There are companies that buy coverage without a full understanding of just what the policy offers. There may be some confusion as to what you are provided under a director and officer’s liability policy and an errors and omissions policy. While the coverages do have certain similarities they don’t provide the exact same detailed coverage. We’ll attempt to break down the debate of d&o vs. e&o.

Directors and officers (D&O) coverage responds to claims against directors and officers when they are sued for their actions, or inaction, of their duties. D&O insurance is built specifically to respond to claims against the executive level directors and officers. Medical Directors that report directly to a board of directors and/or officers will need errors and omissions (E&O) coverage, often in addition to any medical professional liability insurance they carry.

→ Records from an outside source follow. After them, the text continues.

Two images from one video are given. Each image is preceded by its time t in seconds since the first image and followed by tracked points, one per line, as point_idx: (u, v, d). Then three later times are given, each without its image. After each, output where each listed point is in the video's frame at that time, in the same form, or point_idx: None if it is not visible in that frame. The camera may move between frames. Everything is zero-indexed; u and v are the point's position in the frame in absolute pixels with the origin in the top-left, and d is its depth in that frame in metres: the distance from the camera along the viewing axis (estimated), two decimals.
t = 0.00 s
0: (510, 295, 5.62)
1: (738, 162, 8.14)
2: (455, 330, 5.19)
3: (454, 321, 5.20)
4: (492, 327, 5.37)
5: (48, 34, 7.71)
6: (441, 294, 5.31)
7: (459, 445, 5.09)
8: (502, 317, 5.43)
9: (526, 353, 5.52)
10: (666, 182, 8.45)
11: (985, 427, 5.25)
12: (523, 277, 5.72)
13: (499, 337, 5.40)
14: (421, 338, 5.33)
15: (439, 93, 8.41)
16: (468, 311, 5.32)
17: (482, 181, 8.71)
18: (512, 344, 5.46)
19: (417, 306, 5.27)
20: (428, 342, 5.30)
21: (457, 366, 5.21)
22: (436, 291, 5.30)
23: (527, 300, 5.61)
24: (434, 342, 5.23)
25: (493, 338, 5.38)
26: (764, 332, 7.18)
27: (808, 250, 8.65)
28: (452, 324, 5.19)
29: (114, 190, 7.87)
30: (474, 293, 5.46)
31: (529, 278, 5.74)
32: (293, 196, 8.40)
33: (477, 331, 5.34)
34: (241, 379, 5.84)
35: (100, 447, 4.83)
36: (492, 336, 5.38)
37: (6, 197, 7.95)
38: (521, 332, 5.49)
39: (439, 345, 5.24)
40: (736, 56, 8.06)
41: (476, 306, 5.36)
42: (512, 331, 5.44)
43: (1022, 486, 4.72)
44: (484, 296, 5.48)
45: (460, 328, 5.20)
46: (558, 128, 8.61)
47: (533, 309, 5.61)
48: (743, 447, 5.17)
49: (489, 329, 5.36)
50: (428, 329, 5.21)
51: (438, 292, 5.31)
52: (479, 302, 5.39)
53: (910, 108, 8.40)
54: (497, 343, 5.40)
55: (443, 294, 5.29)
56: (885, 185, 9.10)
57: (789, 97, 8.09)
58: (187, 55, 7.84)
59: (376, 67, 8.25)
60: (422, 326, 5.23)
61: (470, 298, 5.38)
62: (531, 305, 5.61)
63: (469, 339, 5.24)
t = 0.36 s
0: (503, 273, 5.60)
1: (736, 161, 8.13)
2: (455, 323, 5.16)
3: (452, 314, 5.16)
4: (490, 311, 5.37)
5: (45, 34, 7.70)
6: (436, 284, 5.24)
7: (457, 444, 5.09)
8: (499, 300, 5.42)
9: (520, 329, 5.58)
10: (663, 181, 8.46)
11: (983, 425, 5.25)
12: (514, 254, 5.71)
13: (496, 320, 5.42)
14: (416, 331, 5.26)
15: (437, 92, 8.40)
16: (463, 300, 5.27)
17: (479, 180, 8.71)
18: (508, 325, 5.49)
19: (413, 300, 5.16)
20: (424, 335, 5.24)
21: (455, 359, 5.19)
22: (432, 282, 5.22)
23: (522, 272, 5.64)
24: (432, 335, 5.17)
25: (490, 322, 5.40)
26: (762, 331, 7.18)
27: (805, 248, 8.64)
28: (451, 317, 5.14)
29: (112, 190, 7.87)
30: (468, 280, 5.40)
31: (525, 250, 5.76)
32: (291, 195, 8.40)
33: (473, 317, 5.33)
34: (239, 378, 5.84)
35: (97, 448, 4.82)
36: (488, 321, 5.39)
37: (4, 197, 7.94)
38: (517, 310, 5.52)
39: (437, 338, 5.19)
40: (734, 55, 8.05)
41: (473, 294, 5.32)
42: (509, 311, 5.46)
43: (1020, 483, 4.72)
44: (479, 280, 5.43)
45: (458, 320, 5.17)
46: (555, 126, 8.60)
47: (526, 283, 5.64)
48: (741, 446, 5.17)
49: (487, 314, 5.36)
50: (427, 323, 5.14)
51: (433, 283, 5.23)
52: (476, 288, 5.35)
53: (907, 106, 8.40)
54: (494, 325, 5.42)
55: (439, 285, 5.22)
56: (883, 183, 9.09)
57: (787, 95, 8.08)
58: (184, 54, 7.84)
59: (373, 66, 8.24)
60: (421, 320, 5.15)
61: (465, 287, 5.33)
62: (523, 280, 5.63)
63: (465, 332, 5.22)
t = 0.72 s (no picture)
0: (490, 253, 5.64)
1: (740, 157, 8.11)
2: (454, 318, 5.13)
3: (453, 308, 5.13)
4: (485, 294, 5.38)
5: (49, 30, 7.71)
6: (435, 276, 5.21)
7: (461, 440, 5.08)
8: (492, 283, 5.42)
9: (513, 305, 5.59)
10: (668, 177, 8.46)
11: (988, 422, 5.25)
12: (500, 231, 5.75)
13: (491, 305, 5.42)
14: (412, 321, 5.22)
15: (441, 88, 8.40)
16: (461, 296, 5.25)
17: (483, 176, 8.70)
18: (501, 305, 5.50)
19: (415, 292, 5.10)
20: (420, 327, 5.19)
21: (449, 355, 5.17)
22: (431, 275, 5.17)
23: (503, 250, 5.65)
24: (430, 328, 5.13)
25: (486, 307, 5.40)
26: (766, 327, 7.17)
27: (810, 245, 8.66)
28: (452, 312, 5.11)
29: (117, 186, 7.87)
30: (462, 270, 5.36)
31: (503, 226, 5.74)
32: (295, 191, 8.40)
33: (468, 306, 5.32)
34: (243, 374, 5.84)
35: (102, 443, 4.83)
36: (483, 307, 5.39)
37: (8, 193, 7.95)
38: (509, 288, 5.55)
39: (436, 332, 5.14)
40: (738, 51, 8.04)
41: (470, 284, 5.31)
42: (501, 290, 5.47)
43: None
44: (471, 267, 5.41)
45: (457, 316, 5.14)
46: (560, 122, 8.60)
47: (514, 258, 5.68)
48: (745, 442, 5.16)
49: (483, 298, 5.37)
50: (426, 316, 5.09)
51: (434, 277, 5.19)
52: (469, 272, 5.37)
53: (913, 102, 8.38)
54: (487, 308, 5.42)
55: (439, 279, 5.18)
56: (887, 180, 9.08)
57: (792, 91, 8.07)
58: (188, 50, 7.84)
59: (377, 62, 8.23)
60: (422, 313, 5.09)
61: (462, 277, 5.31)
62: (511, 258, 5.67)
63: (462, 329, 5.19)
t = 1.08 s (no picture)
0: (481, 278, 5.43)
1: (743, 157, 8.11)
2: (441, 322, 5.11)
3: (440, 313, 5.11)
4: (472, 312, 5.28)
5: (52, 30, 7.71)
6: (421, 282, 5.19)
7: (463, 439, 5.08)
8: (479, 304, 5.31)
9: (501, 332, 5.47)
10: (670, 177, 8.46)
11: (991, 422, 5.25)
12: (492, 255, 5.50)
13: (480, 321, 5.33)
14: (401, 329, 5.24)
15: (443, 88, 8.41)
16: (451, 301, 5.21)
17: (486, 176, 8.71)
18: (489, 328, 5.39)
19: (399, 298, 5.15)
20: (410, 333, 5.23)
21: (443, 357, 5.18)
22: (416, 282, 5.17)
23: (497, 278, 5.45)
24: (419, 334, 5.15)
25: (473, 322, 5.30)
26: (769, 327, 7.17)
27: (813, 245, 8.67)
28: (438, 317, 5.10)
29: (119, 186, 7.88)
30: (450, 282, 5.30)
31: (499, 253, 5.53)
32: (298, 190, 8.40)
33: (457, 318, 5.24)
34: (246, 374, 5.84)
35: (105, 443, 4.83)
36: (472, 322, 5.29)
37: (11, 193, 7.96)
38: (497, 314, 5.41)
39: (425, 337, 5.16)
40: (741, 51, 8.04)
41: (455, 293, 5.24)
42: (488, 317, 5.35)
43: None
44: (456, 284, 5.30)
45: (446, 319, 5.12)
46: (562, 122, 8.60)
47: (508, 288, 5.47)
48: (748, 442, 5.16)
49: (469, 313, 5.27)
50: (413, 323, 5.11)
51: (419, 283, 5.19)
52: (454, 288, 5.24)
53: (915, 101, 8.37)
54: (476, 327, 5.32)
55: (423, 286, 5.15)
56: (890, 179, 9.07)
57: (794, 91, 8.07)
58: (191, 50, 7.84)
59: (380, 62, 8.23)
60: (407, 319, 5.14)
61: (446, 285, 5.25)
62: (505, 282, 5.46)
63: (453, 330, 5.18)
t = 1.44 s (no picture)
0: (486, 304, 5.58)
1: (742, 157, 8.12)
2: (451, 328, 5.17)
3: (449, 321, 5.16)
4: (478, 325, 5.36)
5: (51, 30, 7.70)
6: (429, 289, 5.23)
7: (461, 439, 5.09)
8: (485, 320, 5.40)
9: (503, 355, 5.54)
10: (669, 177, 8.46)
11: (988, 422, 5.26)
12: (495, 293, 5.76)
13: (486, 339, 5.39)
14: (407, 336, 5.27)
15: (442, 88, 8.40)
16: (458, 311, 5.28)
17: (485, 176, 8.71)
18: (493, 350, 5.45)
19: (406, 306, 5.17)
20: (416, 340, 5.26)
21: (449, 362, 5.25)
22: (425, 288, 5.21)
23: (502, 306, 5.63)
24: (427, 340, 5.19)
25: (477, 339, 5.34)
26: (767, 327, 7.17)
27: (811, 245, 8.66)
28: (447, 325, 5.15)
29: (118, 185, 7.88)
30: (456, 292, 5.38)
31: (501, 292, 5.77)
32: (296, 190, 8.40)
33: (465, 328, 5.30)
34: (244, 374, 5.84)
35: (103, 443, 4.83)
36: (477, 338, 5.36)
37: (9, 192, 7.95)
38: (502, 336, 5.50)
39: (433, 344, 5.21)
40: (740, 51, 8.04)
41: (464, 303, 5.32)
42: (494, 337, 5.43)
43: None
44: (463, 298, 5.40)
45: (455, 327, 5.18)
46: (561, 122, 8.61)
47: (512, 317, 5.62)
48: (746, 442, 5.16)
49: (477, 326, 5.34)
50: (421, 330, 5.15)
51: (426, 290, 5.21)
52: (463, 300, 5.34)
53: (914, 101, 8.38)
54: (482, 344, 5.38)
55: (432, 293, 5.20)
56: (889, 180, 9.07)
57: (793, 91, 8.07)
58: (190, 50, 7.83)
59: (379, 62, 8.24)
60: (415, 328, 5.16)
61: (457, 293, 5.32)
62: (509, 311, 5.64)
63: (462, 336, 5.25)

Who benefits from D&O coverage?

Directors and Officers, such as a board, CFO, CEO, and COO, or an entity appointed to make operating decisions for a practice will need D&O coverage to avoid being held financially responsible for their decisions. These decision-makers hold a fiduciary responsibility to the practice and their personal assets could be in jeopardy if they are faced with a lawsuit without D&O coverage in place. Spouses may also be covered on a D&O policy as they could be named in a lawsuit as a co-owner of the director’s or officer’s assets.

E&O policies are intended to respond to a wide range of healthcare consultant claims that don’t necessarily result from direct patient care, including but not limited to copyright infringement, personal injury (libel and slander), and alleged or actual negligence of the duties of an insured.

For example, if a medical director hired by a nursing home is deemed negligent in performing his or her duties resulting in a loss in profits from high turnover then the nursing home may choose to sue the medical director. The E&O policy will be used to respond to this claim.

This hopefully clears up the d&o vs e&o discussion, but discuss any questions or concerns with an agent that has knowledge about these two dynamic policies.